TEKSTFRAGMENT:
---
5. De rechtbank stelt vast dat uit het proces-verbaal van staandehouding, overbrenging en ophouding van 19 juli 2022 blijkt dat eiser is staandegehouden door twee verbalisanten, werkzaam voor de Dienst Vervoer & Ondersteuning in de functie van medior transportgeleider. De ambtenaren van de Dienst Vervoer en Ondersteuning die tevens zijn aangewezen als buitengewoon opsporingsambtenaar in de zin van artikel 2 van het BboDVO 2019 zijn bevoegd om een vreemdeling die rechtmatig verblijf heeft staande te houden, over te brengen en op te houden. [1] De Functiebeschrijving ‘transportgeleider’ komt wel voor in artikel 2 van het BboDVO 2014 maar dit is met de invoering van BboDVO 2019 vervangen door de functie van beveiliger. Uit de uitspraak van de Afdeling bestuursrechtspraak van de Raad van State (Afdeling) van 25 april 2022 [2] blijkt dat de functie van transportgeleider binnen het functiegebouw Rijk wordt aangemerkt als (inrichtings)beveiliger als bedoeld in artikel 2, aanhef en onder b, van het BboDVO 2019. De rechtbank overweegt dat de betrokken ambtenaren de functie van beveiliger bekleden en daarmee zijn aangewezen als buitengewoon opsporingsambtenaren. Aan de betrokken ambtenaren komen dan ook de bevoegdheden uit artikel 50a van de Vw toe. De rechtbank is, met verwijzing naar de eerdergenoemde uitspraak van de Afdeling, van oordeel dat met deze onjuiste functiebenaming sprake is van een gebrek in het voortraject. Een dergelijk gebrek maakt de bewaring echter pas onrechtmatig als de daarmee gediende belangen niet in redelijke verhouding staan tot de ernst van het gebrek en de daardoor geschonden belangen. In dit geval is van zo'n situatie geen sprake omdat drie zware en drie lichte gronden onbetwist ten grondslag liggen aan de maatregel van bewaring. Voorts kijkt de rechtbank naar de aard van het gebrek en laat zij hierbij wegen dat het in dit geval een gebrek van formele aard is.
6. Eiser heeft verder aangevoerd dat verweerder onvoldoende voortvarend heeft gehandeld door de voor eiser geplande de vlucht van 3 augustus 2022 te annuleren en een nieuwe vlucht te plannen voor 9 augustus 2022.
---
AANGELEVERD MATERIAAL:
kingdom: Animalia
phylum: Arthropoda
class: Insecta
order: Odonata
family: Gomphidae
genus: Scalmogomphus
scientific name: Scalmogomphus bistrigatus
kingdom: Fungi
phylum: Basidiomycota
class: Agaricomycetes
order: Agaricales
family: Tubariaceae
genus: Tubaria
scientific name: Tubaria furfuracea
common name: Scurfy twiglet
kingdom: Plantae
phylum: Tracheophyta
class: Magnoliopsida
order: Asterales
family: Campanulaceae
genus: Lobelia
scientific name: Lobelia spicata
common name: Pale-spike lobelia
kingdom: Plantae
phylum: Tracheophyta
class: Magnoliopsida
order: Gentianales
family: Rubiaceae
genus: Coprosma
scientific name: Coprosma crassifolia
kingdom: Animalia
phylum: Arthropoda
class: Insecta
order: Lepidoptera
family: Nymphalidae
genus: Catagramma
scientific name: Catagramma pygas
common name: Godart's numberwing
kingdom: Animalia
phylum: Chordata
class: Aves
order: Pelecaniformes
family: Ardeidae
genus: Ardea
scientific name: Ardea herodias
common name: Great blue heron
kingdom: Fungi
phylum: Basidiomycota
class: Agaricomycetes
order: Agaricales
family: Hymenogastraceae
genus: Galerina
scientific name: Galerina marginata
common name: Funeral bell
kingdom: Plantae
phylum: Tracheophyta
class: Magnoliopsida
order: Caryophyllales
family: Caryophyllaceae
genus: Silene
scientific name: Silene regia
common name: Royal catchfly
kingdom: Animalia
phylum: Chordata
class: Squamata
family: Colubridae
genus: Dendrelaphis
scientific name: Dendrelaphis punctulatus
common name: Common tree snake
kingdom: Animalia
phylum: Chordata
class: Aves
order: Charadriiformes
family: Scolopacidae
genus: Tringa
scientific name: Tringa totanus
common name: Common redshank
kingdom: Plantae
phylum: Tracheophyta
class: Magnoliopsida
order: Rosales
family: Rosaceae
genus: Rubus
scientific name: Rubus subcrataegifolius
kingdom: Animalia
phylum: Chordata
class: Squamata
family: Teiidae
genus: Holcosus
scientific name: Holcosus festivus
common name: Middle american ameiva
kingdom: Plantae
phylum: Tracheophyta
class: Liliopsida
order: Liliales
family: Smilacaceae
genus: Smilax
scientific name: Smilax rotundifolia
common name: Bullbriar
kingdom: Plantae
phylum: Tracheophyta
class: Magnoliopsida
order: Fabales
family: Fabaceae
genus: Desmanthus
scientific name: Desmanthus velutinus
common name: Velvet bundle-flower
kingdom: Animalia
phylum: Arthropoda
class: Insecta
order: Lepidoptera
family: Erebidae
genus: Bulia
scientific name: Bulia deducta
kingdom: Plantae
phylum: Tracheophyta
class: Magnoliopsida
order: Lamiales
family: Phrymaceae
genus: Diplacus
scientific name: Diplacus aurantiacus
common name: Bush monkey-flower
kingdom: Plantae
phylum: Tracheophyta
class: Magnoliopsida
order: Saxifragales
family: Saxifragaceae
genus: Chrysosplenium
---
JOUW OPDRACHTEN:
(1) Op hoeveel gronden berust de maatregel van bewaring volgens de uitspraak over de bewaring van eiser?
(2) Schrijf de uitspraak over de bewaring van eiser verder, te beginnen na de zin over de vluchten van 3 en 9 augustus 2022.
Het materiaal heb je hier niet nodig.

UITEINDELIJKE ANTWOORDEN:
(1) Op drie zware en drie lichte gronden, die niet worden betwist.

(2)
7. Op grond van artikel 28, derde lid, van de Dublinverordening [3] duurt de bewaring van Dublinclaimanten zo kort mogelijk en niet langer dan de tijd die redelijkerwijs nodig is om de overdracht uit te voeren. Verweerder heeft ter zitting toegelicht dat de voor eiser geboekte vlucht van 3 augustus 2022 is geannuleerd omdat de begeleiders die voor de verwijdering van eiser benodigd zijn niet op die vlucht bijgeboekt konden worden. Deze uitleg is door eiser niet bestreden. De rechtbank voegt hieraan toe dat nu eiser, meer dan eens, te kennen heeft gegeven dat hij in geen geval mee zal werken aan een overdracht aan Zweden, hij daarmee zelf verantwoordelijk is voor de ontstane situatie waarin hij uitsluitend onder begeleiding kan worden overgedragen. Daarnaast merkt de rechtbank op dat de uiterste overdrachtstermijn op grond van artikel 29 van de Dublinverordening voor eiser op 11 augustus 2022 komt te vervallen. Tegen die achtergrond is er evenmin aanleiding voor het oordeel dat verweerder onvoldoende voortvarend heeft gehandeld. Deze beroepsgrond slaagt niet.

Conclusie

8. Het beroep tegen het bestreden besluit is ongegrond. Daarom wordt ook het verzoek om schadevergoeding afgewezen.
9. De rechtbank ziet vanwege wat is overwogen onder 5 aanleiding om verweerder te veroordelen in de door eiser gemaakte proceskosten. Deze worden vastgesteld op € 1.518 (bestaande uit een punt voor het indienen van het beroepschrift en een punt voor het verschijnen ter zitting met een waarde per punt van € 759 en vermenigvuldigd met wegingsfactor 1.)

Beslissing

De rechtbank:
- verklaart het beroep ongegrond;
- wijst het verzoek om schadevergoeding af;
- veroordeelt verweerder in de proceskosten van eiser tot een bedrag van € 1.518
(vijftienhonderdachttien euro).
Deze uitspraak is gedaan door mr. W. Anker, rechter, in aanwezigheid van mr. N.F. Kreeftmeijer, griffier en openbaar gemaakt door middel van geanonimiseerde publicatie op
www.rechtspraak.nl.
De uitspraak is bekendgemaakt op:
Rechtsmiddel
Tegen deze uitspraak kan hoger beroep worden ingesteld bij de Afdeling Bestuursrechtspraak van de Raad van State binnen één week na de dag van bekendmaking.

Voetnoten

1.Dit volgt uit artikel 50a van de Vw, in samenhang gelezen met artikel 4.1, eerste lid, onder d, van het Voorschrift Vreemdelingen 2000.
3.Verordening (EU) 604/2013.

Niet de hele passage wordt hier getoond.